The reason for the 'almost' in the previous sentence: Malcolm and Richard Walker on top of Kilimanjaro last month

Why would anyone want to do that? It’s right up there with bungee jumping, skydiving and potholing on the long list of things I have never felt the slightest desire to do. Some people feel they are not properly alive unless they are putting their lives in danger. Me? The most alarming thing I have ever done was going on the creaking old Victorian cakewalk at the Hoppings when I was about eight. I dread the day when my son is old enough to start agitating for a trip to Alton Towers.

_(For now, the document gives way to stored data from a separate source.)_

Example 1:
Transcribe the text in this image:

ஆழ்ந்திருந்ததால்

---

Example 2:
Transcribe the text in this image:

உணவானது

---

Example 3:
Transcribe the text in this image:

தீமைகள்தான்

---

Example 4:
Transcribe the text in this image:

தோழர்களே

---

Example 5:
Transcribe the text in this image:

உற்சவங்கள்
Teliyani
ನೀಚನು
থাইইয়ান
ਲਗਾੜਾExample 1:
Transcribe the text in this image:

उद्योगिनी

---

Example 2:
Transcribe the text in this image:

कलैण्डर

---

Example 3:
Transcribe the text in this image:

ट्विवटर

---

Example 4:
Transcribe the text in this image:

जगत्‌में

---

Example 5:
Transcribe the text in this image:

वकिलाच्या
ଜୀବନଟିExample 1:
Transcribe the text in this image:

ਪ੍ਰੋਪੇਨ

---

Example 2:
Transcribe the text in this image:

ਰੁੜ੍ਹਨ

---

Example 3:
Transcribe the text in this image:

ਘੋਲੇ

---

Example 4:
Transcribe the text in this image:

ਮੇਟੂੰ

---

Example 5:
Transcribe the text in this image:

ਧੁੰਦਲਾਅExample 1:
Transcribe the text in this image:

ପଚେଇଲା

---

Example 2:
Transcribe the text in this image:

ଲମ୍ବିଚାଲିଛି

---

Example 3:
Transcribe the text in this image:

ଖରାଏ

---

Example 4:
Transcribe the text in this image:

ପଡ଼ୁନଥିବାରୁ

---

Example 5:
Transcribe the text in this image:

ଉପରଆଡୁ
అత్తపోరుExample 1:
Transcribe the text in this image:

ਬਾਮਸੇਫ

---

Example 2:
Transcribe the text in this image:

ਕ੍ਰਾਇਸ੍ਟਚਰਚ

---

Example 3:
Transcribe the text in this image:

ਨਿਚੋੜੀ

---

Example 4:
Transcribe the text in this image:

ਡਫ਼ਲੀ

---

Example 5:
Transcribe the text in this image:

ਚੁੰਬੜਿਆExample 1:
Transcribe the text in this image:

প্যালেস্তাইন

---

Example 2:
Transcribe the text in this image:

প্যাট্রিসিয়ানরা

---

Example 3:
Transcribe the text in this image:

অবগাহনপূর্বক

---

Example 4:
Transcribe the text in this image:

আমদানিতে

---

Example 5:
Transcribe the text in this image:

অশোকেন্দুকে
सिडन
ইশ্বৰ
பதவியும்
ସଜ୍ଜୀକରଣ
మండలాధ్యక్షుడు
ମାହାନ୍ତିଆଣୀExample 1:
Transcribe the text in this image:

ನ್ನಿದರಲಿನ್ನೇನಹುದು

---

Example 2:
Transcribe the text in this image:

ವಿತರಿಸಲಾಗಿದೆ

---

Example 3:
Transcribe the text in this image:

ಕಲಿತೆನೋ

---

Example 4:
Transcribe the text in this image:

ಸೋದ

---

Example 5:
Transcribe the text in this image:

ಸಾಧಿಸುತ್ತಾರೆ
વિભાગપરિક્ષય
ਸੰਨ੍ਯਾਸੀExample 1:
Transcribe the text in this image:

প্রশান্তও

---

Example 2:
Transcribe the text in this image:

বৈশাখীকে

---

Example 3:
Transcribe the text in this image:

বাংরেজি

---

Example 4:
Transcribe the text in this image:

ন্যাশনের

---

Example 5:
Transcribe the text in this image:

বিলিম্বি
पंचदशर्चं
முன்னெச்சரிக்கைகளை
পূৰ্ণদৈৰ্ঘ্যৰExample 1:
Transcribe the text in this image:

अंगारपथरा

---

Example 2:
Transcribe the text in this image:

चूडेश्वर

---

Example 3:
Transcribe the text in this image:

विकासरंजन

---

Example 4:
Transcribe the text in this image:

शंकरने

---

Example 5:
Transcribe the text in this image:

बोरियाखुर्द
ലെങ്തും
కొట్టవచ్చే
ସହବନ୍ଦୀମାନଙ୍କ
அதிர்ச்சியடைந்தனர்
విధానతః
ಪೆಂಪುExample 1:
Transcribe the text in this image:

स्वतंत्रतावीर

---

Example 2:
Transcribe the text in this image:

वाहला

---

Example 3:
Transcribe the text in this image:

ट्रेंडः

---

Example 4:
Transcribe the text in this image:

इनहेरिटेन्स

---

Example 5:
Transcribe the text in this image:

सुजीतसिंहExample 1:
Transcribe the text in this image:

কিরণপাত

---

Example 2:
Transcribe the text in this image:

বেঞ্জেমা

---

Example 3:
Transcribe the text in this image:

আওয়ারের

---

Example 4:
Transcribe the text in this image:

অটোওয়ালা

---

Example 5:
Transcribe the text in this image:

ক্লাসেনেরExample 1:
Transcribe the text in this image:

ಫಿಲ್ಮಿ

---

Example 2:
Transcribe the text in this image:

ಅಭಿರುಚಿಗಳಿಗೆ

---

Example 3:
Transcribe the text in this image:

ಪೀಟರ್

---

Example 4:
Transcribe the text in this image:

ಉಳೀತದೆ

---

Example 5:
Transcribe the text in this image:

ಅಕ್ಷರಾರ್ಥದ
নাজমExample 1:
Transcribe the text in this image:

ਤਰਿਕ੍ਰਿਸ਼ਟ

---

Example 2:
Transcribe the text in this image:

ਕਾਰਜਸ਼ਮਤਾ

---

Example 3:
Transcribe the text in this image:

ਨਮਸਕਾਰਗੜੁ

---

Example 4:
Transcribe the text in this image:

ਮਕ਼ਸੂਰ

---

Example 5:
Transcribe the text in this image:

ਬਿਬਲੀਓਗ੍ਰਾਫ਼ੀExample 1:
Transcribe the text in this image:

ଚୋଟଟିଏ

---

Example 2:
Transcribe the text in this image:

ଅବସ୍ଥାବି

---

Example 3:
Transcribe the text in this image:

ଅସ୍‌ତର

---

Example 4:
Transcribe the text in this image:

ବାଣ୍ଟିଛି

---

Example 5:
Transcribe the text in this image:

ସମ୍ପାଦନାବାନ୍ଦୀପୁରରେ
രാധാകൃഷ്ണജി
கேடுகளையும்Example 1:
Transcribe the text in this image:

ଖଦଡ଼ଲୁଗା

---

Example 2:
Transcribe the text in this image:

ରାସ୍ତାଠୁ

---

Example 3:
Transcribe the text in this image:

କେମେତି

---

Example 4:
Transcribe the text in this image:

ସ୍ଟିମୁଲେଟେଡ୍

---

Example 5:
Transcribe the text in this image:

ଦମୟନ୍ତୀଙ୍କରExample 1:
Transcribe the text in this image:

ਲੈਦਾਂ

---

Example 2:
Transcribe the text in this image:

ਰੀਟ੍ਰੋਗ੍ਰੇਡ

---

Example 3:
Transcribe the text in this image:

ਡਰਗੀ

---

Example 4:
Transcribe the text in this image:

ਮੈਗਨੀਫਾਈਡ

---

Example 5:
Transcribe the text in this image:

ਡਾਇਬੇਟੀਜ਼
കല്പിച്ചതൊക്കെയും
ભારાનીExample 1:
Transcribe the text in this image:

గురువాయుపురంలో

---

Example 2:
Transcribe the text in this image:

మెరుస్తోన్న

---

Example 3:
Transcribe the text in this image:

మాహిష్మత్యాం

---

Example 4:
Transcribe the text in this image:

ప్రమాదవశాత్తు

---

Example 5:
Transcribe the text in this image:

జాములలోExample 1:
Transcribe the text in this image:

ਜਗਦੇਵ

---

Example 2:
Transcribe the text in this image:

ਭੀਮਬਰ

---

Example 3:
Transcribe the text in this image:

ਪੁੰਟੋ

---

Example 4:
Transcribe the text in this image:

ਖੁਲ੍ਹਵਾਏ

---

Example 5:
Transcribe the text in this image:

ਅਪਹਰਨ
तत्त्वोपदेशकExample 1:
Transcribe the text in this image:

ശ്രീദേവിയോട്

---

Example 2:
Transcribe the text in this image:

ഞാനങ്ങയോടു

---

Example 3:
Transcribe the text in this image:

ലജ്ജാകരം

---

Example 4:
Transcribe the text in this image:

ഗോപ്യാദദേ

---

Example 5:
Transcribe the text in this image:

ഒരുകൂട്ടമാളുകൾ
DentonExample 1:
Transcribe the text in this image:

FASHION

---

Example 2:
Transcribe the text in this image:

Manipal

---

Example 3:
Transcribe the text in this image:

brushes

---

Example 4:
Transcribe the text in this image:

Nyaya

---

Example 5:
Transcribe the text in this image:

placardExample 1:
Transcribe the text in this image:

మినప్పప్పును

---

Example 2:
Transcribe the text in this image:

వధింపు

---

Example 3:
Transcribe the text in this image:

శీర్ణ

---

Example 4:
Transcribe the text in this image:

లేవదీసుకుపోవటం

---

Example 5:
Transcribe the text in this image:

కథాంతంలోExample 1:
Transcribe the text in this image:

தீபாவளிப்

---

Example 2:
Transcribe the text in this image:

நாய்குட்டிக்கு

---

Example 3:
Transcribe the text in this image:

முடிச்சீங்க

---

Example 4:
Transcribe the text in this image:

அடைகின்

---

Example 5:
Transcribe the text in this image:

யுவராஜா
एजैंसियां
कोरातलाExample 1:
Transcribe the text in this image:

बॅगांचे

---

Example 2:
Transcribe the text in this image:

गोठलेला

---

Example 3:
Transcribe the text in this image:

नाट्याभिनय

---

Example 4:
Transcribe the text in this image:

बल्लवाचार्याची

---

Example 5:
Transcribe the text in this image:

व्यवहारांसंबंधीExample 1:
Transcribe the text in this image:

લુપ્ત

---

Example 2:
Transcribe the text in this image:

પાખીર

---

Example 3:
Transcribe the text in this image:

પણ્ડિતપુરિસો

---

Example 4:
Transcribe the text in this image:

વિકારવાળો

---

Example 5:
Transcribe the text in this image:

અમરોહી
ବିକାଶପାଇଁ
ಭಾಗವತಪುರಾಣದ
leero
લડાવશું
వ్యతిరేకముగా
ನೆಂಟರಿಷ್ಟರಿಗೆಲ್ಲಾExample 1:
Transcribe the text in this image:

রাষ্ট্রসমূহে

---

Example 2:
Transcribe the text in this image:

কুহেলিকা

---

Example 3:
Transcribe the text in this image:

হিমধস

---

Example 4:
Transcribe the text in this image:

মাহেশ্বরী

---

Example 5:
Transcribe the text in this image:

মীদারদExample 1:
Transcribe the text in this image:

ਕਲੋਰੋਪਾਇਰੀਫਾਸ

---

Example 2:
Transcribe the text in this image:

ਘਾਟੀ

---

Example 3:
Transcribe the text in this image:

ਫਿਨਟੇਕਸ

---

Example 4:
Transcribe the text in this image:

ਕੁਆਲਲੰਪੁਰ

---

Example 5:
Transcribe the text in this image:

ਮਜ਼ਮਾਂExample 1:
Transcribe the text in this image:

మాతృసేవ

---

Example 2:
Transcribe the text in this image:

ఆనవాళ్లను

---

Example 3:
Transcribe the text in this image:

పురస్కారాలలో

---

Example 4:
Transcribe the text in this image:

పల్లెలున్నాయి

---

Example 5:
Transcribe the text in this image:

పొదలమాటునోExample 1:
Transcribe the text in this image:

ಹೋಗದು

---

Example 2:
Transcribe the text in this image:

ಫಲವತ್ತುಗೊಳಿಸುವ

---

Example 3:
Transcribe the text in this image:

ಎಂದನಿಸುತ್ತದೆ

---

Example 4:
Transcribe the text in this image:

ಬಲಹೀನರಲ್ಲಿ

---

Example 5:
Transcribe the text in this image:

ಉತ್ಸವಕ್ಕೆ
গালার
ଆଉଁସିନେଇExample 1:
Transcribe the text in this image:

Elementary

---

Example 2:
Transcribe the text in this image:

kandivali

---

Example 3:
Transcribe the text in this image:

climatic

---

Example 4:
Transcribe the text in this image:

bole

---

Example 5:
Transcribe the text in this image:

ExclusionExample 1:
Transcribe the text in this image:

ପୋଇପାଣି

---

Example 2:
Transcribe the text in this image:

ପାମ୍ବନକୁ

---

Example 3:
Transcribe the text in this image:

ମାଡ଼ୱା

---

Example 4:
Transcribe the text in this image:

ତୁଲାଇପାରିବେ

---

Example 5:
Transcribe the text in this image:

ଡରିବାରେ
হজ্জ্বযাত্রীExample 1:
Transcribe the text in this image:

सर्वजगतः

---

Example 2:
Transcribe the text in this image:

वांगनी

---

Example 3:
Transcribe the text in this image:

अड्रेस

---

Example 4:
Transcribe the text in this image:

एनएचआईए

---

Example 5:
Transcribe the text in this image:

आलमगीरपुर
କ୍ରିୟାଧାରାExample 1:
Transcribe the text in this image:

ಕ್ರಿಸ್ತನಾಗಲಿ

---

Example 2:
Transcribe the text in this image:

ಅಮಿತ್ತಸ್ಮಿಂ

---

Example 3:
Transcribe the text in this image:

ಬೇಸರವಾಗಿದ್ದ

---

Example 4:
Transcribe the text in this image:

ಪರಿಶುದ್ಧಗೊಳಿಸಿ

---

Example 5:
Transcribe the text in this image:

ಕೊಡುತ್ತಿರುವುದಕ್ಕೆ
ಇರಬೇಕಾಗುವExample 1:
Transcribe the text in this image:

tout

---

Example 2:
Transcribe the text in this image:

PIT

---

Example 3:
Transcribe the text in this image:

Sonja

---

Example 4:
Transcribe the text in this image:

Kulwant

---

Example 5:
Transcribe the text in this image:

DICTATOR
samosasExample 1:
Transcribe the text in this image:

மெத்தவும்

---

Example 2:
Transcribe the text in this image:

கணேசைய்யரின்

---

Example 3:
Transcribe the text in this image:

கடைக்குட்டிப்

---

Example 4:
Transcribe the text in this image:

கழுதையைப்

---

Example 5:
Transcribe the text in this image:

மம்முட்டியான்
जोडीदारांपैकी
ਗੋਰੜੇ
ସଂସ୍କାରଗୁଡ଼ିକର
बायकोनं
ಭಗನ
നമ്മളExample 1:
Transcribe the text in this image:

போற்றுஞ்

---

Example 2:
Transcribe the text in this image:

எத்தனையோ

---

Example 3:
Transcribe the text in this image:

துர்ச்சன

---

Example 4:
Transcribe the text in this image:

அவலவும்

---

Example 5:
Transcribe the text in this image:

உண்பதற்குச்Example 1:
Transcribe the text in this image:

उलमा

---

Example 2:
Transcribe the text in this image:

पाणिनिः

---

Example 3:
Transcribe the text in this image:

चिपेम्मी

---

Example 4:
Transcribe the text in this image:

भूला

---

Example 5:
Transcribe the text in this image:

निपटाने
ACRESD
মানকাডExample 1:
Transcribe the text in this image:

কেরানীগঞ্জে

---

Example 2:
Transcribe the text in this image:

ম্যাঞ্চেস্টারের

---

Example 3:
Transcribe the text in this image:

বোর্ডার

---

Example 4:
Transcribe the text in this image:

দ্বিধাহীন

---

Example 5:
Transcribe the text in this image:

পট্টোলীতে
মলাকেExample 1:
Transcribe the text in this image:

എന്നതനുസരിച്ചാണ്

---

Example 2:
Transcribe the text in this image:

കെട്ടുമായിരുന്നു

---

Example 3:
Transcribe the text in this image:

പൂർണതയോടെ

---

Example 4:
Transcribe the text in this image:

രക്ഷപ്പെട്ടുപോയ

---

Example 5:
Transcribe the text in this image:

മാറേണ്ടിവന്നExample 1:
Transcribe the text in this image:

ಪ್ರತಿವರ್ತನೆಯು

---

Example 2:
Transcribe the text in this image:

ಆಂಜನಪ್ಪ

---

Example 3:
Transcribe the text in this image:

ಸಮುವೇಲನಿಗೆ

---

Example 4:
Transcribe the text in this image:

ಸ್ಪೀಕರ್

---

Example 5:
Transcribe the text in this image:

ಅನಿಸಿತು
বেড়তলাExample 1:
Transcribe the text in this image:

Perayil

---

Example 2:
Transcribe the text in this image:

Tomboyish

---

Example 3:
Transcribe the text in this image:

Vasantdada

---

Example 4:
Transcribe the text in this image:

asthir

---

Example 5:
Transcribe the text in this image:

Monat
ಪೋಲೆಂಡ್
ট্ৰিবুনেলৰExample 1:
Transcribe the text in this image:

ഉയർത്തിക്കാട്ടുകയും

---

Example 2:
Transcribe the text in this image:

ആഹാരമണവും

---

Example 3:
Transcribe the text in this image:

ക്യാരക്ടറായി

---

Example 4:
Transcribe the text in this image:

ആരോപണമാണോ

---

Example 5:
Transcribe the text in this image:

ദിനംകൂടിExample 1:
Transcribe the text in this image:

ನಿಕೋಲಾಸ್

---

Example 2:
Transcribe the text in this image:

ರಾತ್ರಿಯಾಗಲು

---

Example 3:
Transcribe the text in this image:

I think I know what started Malcolm off. Another client and friend of mine, Lord Kirkham, took him to the North Pole last year, and someone casually mentioned that fewer people had stood at the Pole than on the summit of Everest.

But there is a crucial difference: you can reach the North Pole by helicopter. They cannot operate anywhere near the top of Everest because the air is too thin, which is why there is no hope of rescue if something goes wrong, and why the frozen bodies of around 150 climbers litter the route to the summit.

One of the first of these, George Mallory, was discovered in 1999, 75 years after he and his climbing partner Sandy Irvine were last seen heading for the summit ridge. His wallet was well preserved in the pocket of his tweed jacket, but missing the picture of his wife that he had vowed to leave behind at the top.

Since then, and the triumph of Hillary and Tenzing in 1953, climbing Everest has become rather more routine. Each year commercial tour operators guide parties of climbers to the top. Sherpas renew guide ropes leading all the way to the summit, and check the aluminium ladder leading up the Second Step. (The old joke about the Irish Everest expedition that gave up 100ft from the top because they had run out of scaffolding seems not so far from the truth.)

Disneyland-like queues of inexperienced climbers waiting their turn here can defeat even the most determined summit bid.

But Everest imposes almost impossible demands on the human body and there is no getting away from the fact that it is an incredibly dangerous place to go.

Malcolm and his son are climbing for an excellent cause: to raise at least £1 million for Alzheimer’s Research UK to fund research into early-onset Alzheimer’s, which can wreck the lives of people as young as 40.

With dementia soon set to claim its millionth victim in the UK, few families are immune to its effects. Unless research advances, almost one in four of us will fall victim to dementia ourselves.

So if you have time, do take a look at www.icelandeverest.org.uk and perhaps think of making a donation. I have.